Lan (Emily) Zhang (ECE) is the principal investigator of a new grant award from the National Science Foundation titled, “CRII: CNT: IoT-aware Federated On-Device Intelligence.” The amount of the two-year grant is $174,967. The project will advance the current understanding of federated learning in practical yet challenging IoT environments, among other outcomes.
Zhang is an assistant professor in the Department of Electrical and Computer Engineering and an affiliated assistant professor in the Department of Computer Science. She is a member of the Institute of Computing and Cybersystems’s (ICC) Center for Cyber-Physical Systems (CPS).
Zhang is looking for highly motivated PhD or MS students who are interested in solving real-world machine learning, cyber-physical systems, wireless communications, and cybersecurity challenges. The position offers full financial support as a teaching or research assistant. Contact Zhang at lanzhang@mtu.edu.
Project Abstract
Recent breakthroughs in on-device machine learning bring artificial intelligence (AI) closer to Internet-of-Things (IoT) devices, shifting the IoT paradigm from “connected things” to “connected intelligence.” Given the presence of confidential IoT data and the widespread impact of data breaches, federated learning provides a privacy-preserving solution that enables knowledge sharing by exchanging on-device model updates rather than private IoT data. However, classical federated learning assumes homogeneous participating devices with a wealth of labeled data, which stands at odds with the properties of most IoT devices, such as resource constraints, heterogeneity, and lack of annotation.

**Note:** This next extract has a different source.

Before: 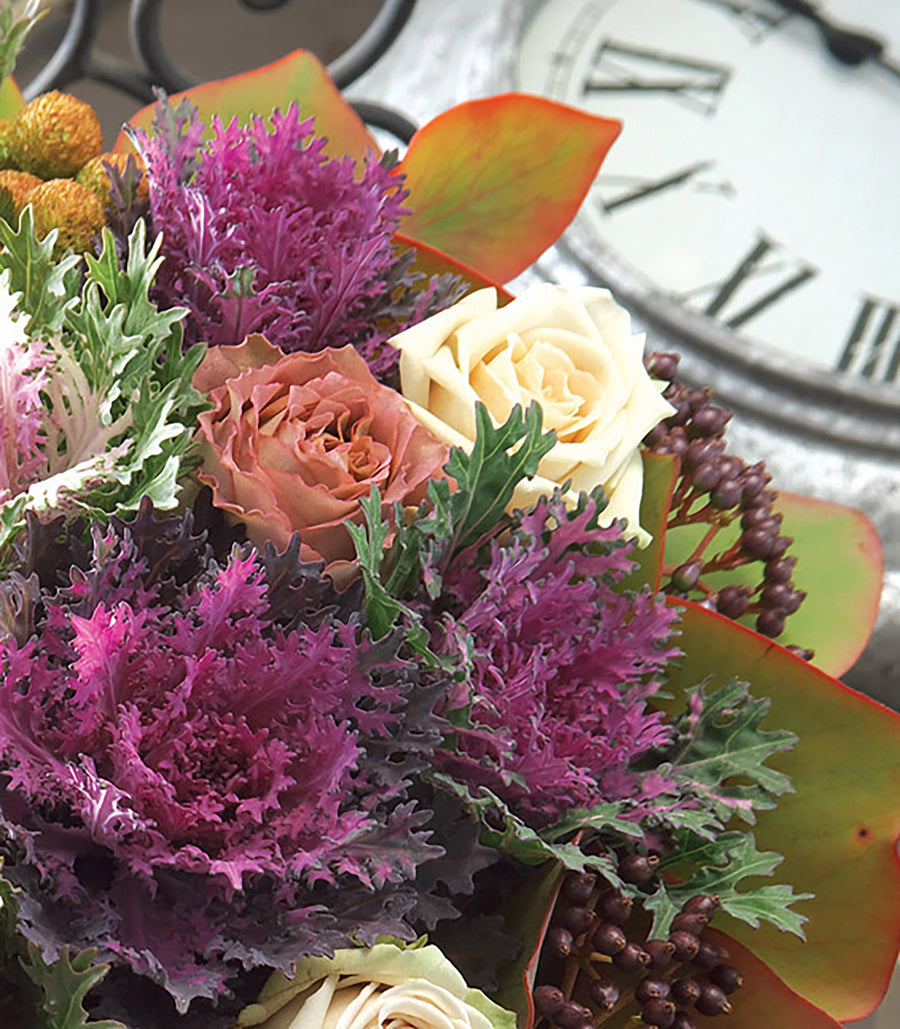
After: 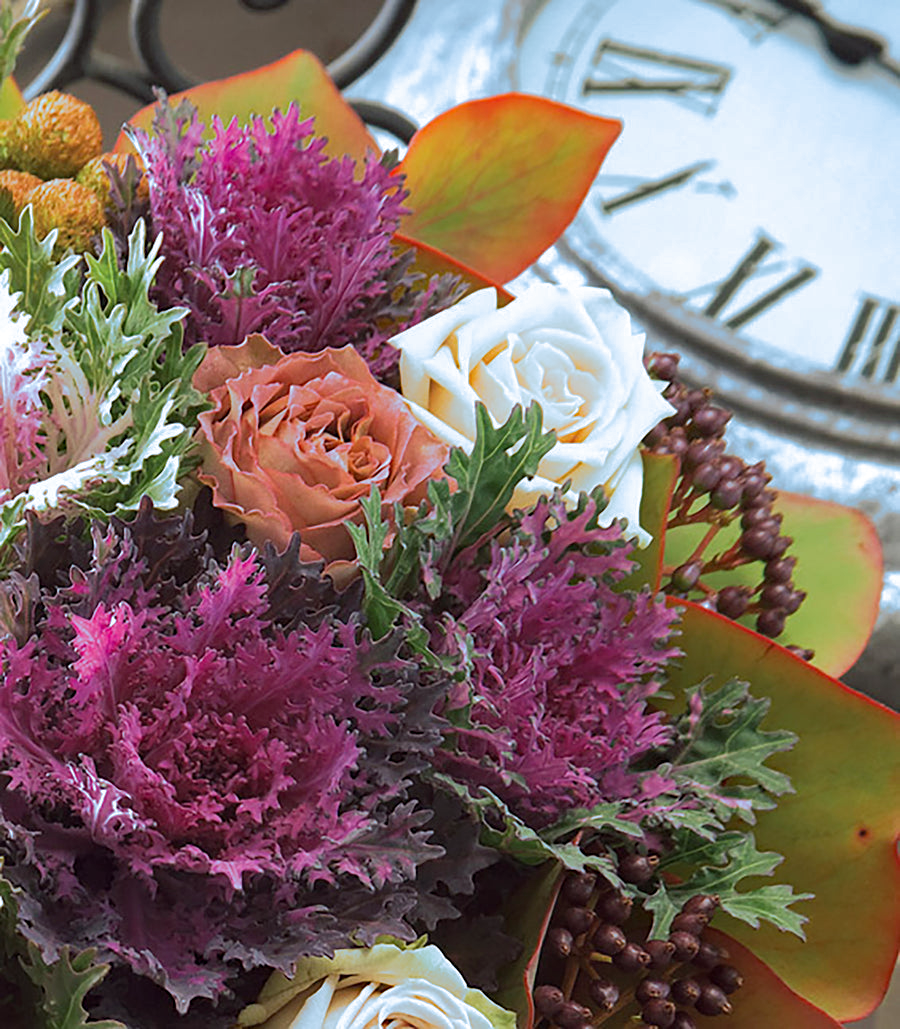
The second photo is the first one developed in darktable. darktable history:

To unleash the potential of federated on-device intelligence in IoT systems, this project focuses on two critical yet open problems: (i) federated knowledge sharing across resource-constrained and heterogeneous IoT devices in a data-free manner; and (ii) federated domain adaptation with limited ground truth labeled knowledge under ever-changing IoT environments. The project develops novel and practical approaches to address conflicting goals on accuracy, efficiency, and data dependence at both the knowledge generation and transfer stages. The proposed research will be thoroughly and rigorously evaluated in simulator-driven and real-world testbeds.
This project will advance the current understanding of federated learning in practical yet challenging IoT environments, address challenges to broad participation of federated on-device intelligence, and enable compelling new IoT applications with federated intelligence. The research outcomes of this project will be integrated with existing curriculums and K-12 programs and disseminated through conferences, seminars, and publications to accelerate progress in AI and IoT research. Furthermore, this project will actively involve undergraduate and underrepresented students and improve the presence of underrepresented minorities in computer science and engineering research.
The grant is part of the NSF’s Computer and Information Science and Engineering Research Initiation program (CRII), which seeks to provide essential resources to enable early-career PIs to launch their research careers.